Well now, nothing can get you more into the mirthfully joyous Christmas spirit than reading Russell Banks' sorta-short story collection/sorta-novella, "Success Stories". After all, what could make you feel cheerier than reading about how inevitably dreary and disappointing life is?
I've read Banks before, so I wasn't exactly surprised at how glum his little world was, but it definitly stands out as a defining quality of this collection. I call it a sorta-collection because many of the stories are actually related, following the life of an optimistic, yet constantly down-on-his-luck working class boy named Earl Painter. The stories (most of them) chart his early boyhood, when his father leaves his mother and his siblings high-and dry, into young-adulthood, when he flees the stark cold landscape of New Hampshire for the sunny, yet equally destitute landscape of Florida. His story is seen through to show off his clumsy courting of a workplace sweetheart, to his later adulthood when the relationship with his estranged father is touched on. This was possibly the most depressing story, seen through his father's eyes, as the relationship isn't cold or mean or uncivil, as much as it is pointless and dripping with apathy on the son's part. You get the sense that pointed animosity from Earl would have been more fulfilling to his old man than the casual manner in which the son brushes off his father when the son is offered the mundane, yet desperately important gift of a cord of firewood. All rather sad and gloomy.
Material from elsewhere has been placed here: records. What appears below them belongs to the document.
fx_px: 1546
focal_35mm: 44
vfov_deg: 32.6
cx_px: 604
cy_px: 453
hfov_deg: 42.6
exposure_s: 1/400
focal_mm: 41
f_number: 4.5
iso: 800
Not to say unenjoyable, as long as you read to appreciate a well-told story and not for some kind of vicarious happiness.
Interspersed among stories about the Painter family, are a few actual short stories, all of which are equally cynical and depressing. The doomed fate of a magic fish; the good, though corrupt, intentions of the citizens of a Latin American slum; the sad almost-love story between a beautiful person and his physically ugly counterpart.
"Success Stories" is definitly a quality read if you're into Banks' brand of cold and empty gloom.